(Recorded information)

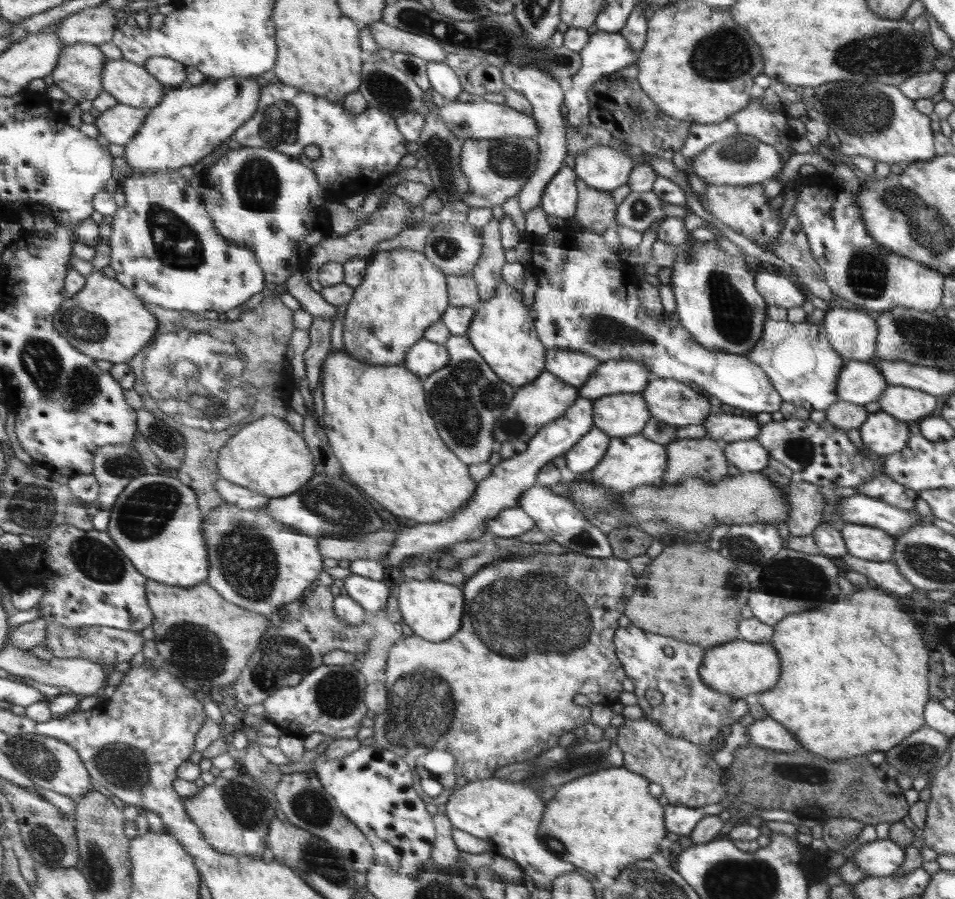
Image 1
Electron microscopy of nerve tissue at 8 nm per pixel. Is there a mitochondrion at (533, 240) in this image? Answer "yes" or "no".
no

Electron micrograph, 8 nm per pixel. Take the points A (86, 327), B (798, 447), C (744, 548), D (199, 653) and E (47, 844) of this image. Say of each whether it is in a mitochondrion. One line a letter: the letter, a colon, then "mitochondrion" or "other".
A: mitochondrion
B: mitochondrion
C: mitochondrion
D: mitochondrion
E: mitochondrion

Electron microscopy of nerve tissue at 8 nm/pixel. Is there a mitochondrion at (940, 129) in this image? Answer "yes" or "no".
no

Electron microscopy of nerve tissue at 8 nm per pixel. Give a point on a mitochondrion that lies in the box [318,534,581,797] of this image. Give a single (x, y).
(408, 725)

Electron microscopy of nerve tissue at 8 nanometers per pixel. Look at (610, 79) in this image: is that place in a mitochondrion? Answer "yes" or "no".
no

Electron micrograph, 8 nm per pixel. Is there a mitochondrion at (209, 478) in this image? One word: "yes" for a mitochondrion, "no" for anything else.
no

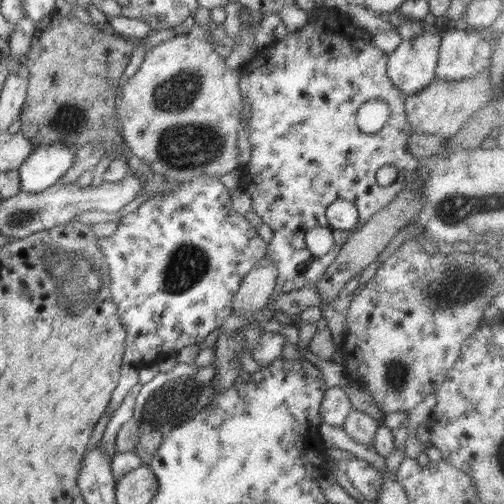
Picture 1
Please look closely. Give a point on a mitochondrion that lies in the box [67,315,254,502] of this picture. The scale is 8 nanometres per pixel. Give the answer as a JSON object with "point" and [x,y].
{"point":[175,398]}

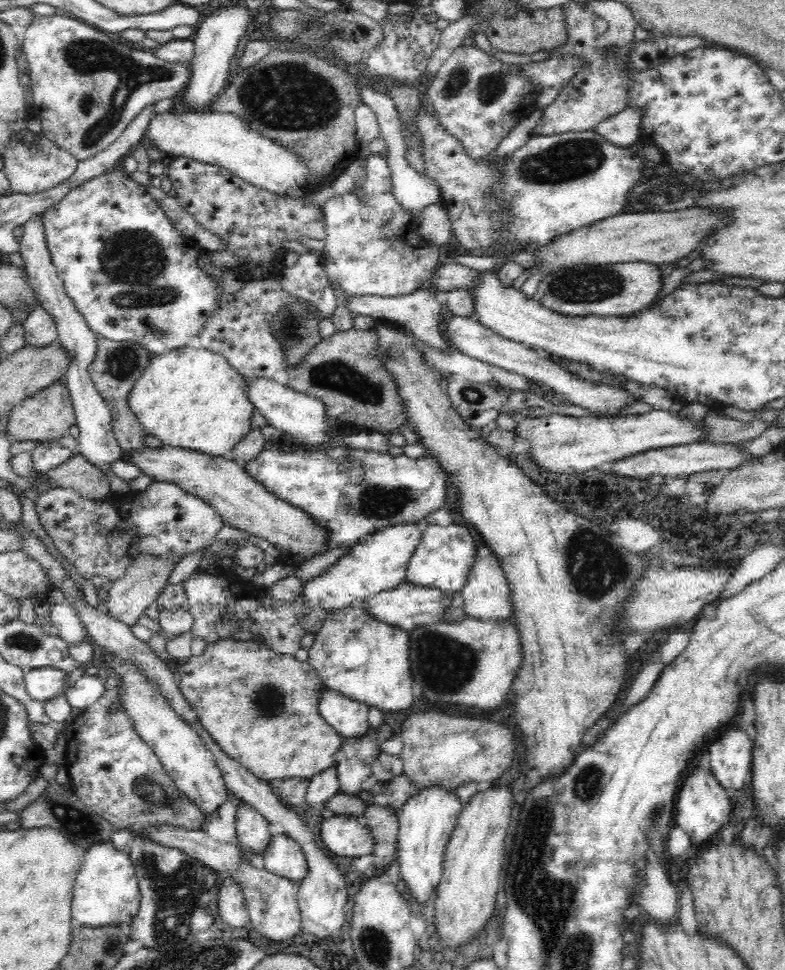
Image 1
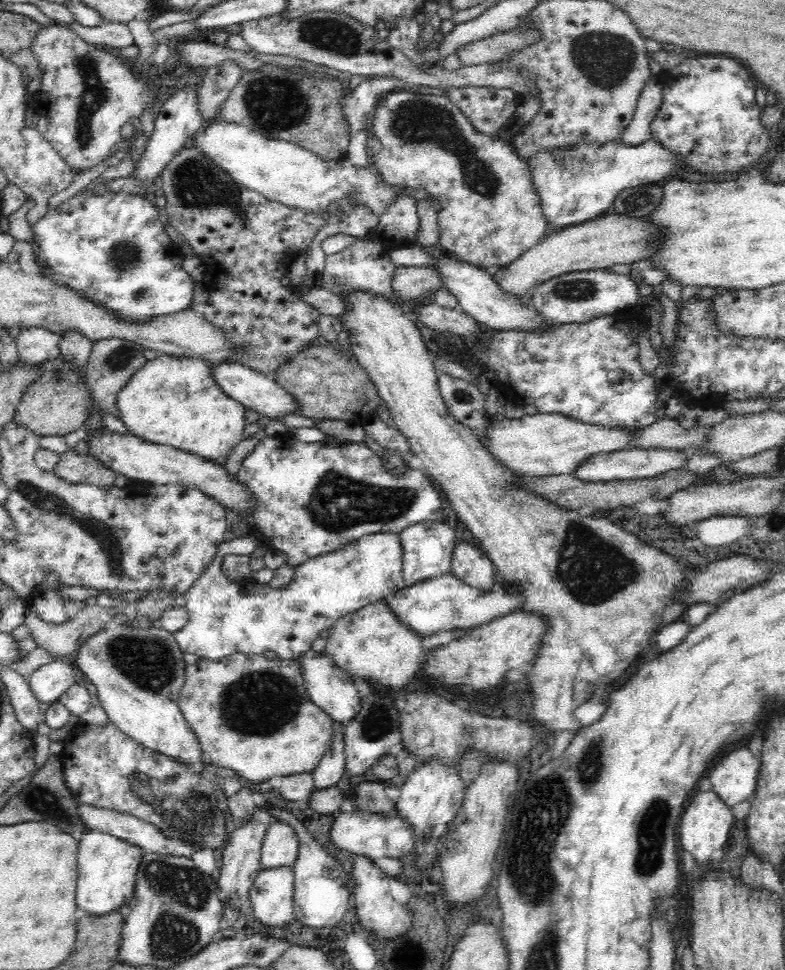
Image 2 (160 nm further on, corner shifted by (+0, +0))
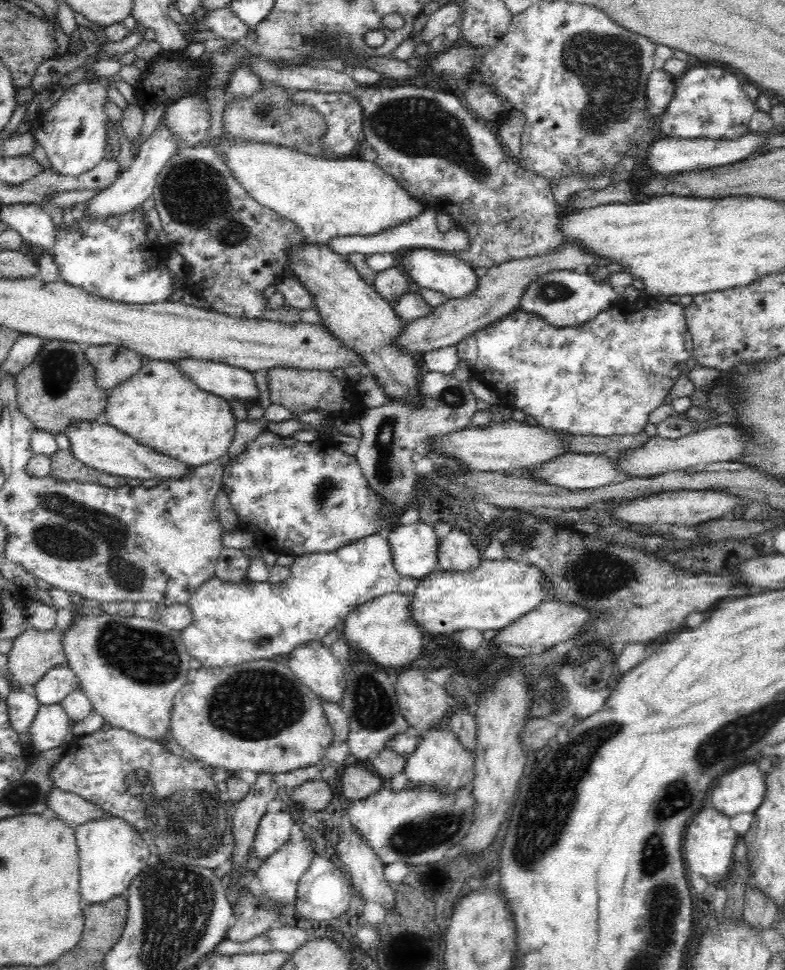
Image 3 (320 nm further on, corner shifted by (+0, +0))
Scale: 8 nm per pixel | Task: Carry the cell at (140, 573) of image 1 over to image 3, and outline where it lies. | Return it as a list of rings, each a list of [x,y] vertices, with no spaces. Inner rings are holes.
[[[30,623],[27,626],[26,632],[12,640],[12,649],[3,669],[10,691],[35,686],[52,667],[66,663],[60,641],[62,630],[40,632]]]

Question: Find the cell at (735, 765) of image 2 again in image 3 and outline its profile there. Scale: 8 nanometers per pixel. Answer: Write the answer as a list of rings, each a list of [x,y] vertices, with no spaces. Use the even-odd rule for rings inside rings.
[[[756,762],[745,763],[732,768],[730,774],[722,775],[711,788],[708,800],[714,805],[714,809],[732,818],[737,814],[754,814],[761,805],[765,795],[765,776],[760,772]]]

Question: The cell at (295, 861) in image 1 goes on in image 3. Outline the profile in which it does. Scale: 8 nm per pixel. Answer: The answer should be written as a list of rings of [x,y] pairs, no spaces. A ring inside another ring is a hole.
[[[284,809],[262,814],[258,828],[254,830],[253,842],[254,852],[260,860],[266,861],[273,852],[286,845],[288,838],[291,838],[290,828],[293,821],[290,813]]]

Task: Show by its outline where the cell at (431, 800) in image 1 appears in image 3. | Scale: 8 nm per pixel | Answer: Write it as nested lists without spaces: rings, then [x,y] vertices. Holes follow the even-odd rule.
[[[450,725],[430,726],[418,736],[418,744],[412,754],[407,756],[404,771],[408,776],[407,788],[414,786],[433,786],[439,792],[459,790],[473,781],[476,755],[458,739]]]

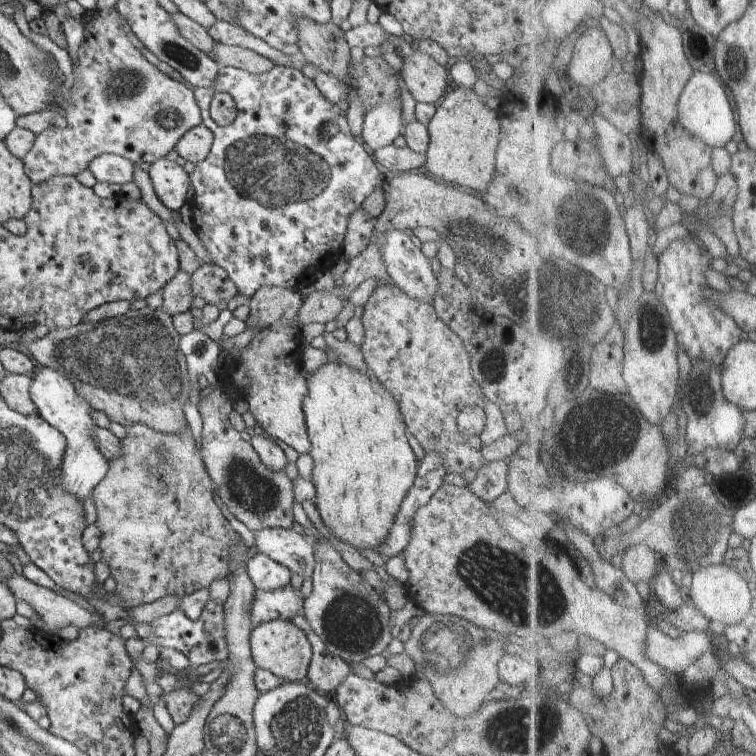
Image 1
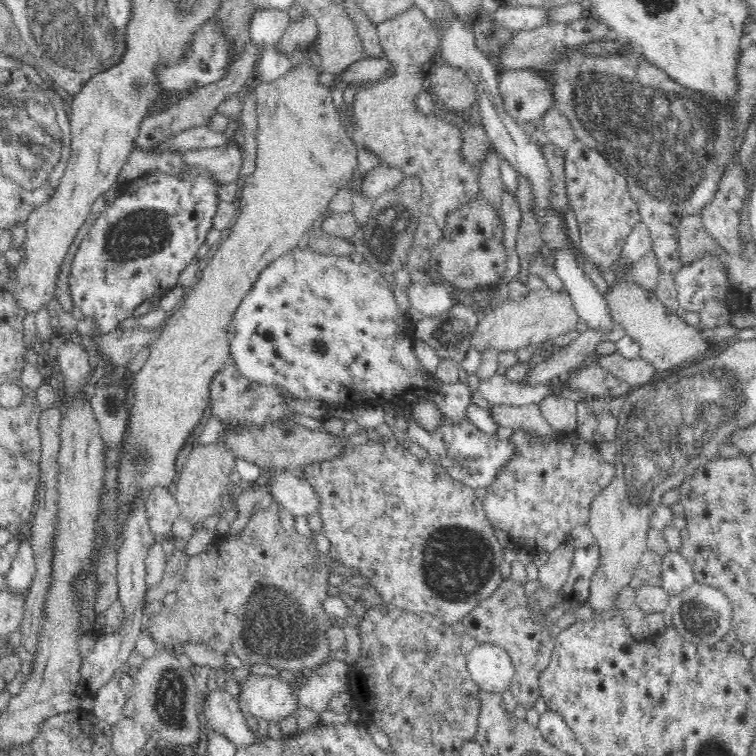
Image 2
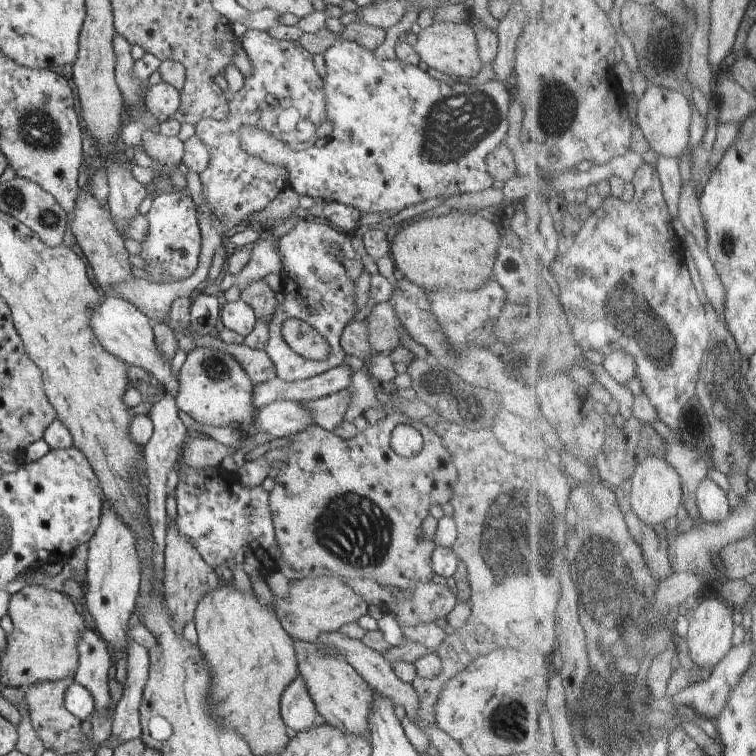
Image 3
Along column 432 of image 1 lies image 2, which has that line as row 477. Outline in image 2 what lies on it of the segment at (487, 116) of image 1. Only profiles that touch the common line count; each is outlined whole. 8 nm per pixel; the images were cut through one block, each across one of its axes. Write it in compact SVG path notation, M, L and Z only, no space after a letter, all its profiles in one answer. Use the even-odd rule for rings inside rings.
M289 73L284 74L284 78L280 77L275 81L261 81L258 82L255 88L256 100L256 116L257 116L257 130L255 132L255 141L257 142L256 150L256 168L249 176L247 176L241 183L240 190L237 194L238 198L236 203L238 206L238 214L235 216L230 228L224 233L221 238L221 244L219 248L212 252L212 259L208 261L206 267L202 270L202 276L198 282L195 282L189 291L188 298L181 302L180 305L174 309L161 324L161 332L159 339L152 342L150 345L150 356L146 360L143 368L132 375L134 383L132 383L132 390L134 390L134 402L132 402L132 408L130 408L130 422L128 422L128 430L125 434L125 439L121 444L122 456L119 458L117 464L117 477L118 477L118 501L117 510L119 510L119 524L120 524L120 540L121 540L121 525L124 524L124 520L128 518L128 512L132 512L132 504L139 499L148 500L148 496L153 492L153 489L162 487L164 489L172 490L174 480L176 480L176 456L178 452L182 450L186 438L190 436L190 433L200 424L206 412L206 408L210 407L210 384L217 376L218 372L222 371L225 363L231 356L229 350L229 337L227 330L231 323L233 314L236 312L238 306L242 302L246 293L254 286L254 282L258 280L260 272L265 267L270 266L273 260L281 257L285 252L291 251L298 244L305 242L307 237L305 236L312 224L320 218L320 216L327 215L329 213L328 204L332 200L332 196L347 184L352 178L352 172L357 169L358 165L358 145L354 142L349 134L349 128L346 124L345 118L342 114L336 111L336 106L332 103L331 84L328 82L321 82L319 78L316 78L316 74L302 74L302 76L294 76L290 78Z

(End Recorded information)

* Problem to work on
Make an exact copy of the records, pictures excluded.

* Answer section
Image 1
Electron microscopy of nerve tissue at 8 nm per pixel. Is there a mitochondrion at (533, 240) in this image? Answer "yes" or "no".
no

Electron micrograph, 8 nm per pixel. Take the points A (86, 327), B (798, 447), C (744, 548), D (199, 653) and E (47, 844) of this image. Say of each whether it is in a mitochondrion. One line a letter: the letter, a colon, then "mitochondrion" or "other".
A: mitochondrion
B: mitochondrion
C: mitochondrion
D: mitochondrion
E: mitochondrion

Electron microscopy of nerve tissue at 8 nm/pixel. Is there a mitochondrion at (940, 129) in this image? Answer "yes" or "no".
no

Electron microscopy of nerve tissue at 8 nm per pixel. Give a point on a mitochondrion that lies in the box [318,534,581,797] of this image. Give a single (x, y).
(408, 725)

Electron microscopy of nerve tissue at 8 nanometers per pixel. Look at (610, 79) in this image: is that place in a mitochondrion? Answer "yes" or "no".
no

Electron micrograph, 8 nm per pixel. Is there a mitochondrion at (209, 478) in this image? One word: "yes" for a mitochondrion, "no" for anything else.
no

Picture 1
Please look closely. Give a point on a mitochondrion that lies in the box [67,315,254,502] of this picture. The scale is 8 nanometres per pixel. Give the answer as a JSON object with "point" and [x,y].
{"point":[175,398]}

Image 1
Image 2 (160 nm further on, corner shifted by (+0, +0))
Image 3 (320 nm further on, corner shifted by (+0, +0))
Scale: 8 nm per pixel | Task: Carry the cell at (140, 573) of image 1 over to image 3, and outline where it lies. | Return it as a list of rings, each a list of [x,y] vertices, with no spaces. Inner rings are holes.
[[[30,623],[27,626],[26,632],[12,640],[12,649],[3,669],[10,691],[35,686],[52,667],[66,663],[60,641],[62,630],[40,632]]]

Question: Find the cell at (735, 765) of image 2 again in image 3 and outline its profile there. Scale: 8 nanometers per pixel. Answer: Write the answer as a list of rings, each a list of [x,y] vertices, with no spaces. Use the even-odd rule for rings inside rings.
[[[756,762],[745,763],[732,768],[730,774],[722,775],[711,788],[708,800],[714,805],[714,809],[732,818],[737,814],[754,814],[761,805],[765,795],[765,776],[760,772]]]

Question: The cell at (295, 861) in image 1 goes on in image 3. Outline the profile in which it does. Scale: 8 nm per pixel. Answer: The answer should be written as a list of rings of [x,y] pairs, no spaces. A ring inside another ring is a hole.
[[[284,809],[262,814],[258,828],[254,830],[253,842],[254,852],[260,860],[266,861],[273,852],[286,845],[288,838],[291,838],[290,828],[293,821],[290,813]]]

Task: Show by its outline where the cell at (431, 800) in image 1 appears in image 3. | Scale: 8 nm per pixel | Answer: Write it as nested lists without spaces: rings, then [x,y] vertices. Holes follow the even-odd rule.
[[[450,725],[430,726],[418,736],[418,744],[412,754],[407,756],[404,771],[408,776],[407,788],[414,786],[433,786],[439,792],[459,790],[473,781],[476,755],[458,739]]]

Image 1
Image 2
Image 3
Along column 432 of image 1 lies image 2, which has that line as row 477. Outline in image 2 what lies on it of the segment at (487, 116) of image 1. Only profiles that touch the common line count; each is outlined whole. 8 nm per pixel; the images were cut through one block, each across one of its axes. Write it in compact SVG path notation, M, L and Z only, no space after a letter, all its profiles in one answer. Use the even-odd rule for rings inside rings.
M289 73L284 74L284 78L280 77L275 81L261 81L258 82L255 88L256 100L256 116L257 116L257 130L255 132L255 141L257 142L256 150L256 168L249 176L247 176L241 183L240 190L237 194L238 198L236 203L238 206L238 214L235 216L230 228L224 233L221 238L221 244L219 248L212 252L212 259L208 261L206 267L202 270L202 276L198 282L195 282L189 291L188 298L181 302L180 305L174 309L161 324L161 332L159 339L152 342L150 345L150 356L146 360L143 368L132 375L134 383L132 383L132 390L134 390L134 402L132 402L132 408L130 408L130 422L128 422L128 430L125 434L125 439L121 444L122 456L119 458L117 464L117 477L118 477L118 501L117 510L119 510L119 524L120 524L120 540L121 540L121 525L124 524L124 520L128 518L128 512L132 512L132 504L139 499L148 500L148 496L153 492L153 489L162 487L164 489L172 490L174 480L176 480L176 456L178 452L182 450L186 438L190 436L190 433L200 424L206 412L206 408L210 407L210 384L217 376L218 372L222 371L225 363L231 356L229 350L229 337L227 330L231 323L233 314L236 312L238 306L242 302L246 293L254 286L254 282L258 280L260 272L265 267L270 266L273 260L281 257L285 252L291 251L298 244L305 242L307 237L305 236L312 224L320 218L320 216L327 215L329 213L328 204L332 200L332 196L347 184L352 178L352 172L357 169L358 165L358 145L354 142L349 134L349 128L346 124L345 118L342 114L336 111L336 106L332 103L331 84L328 82L321 82L319 78L316 78L316 74L302 74L302 76L294 76L290 78Z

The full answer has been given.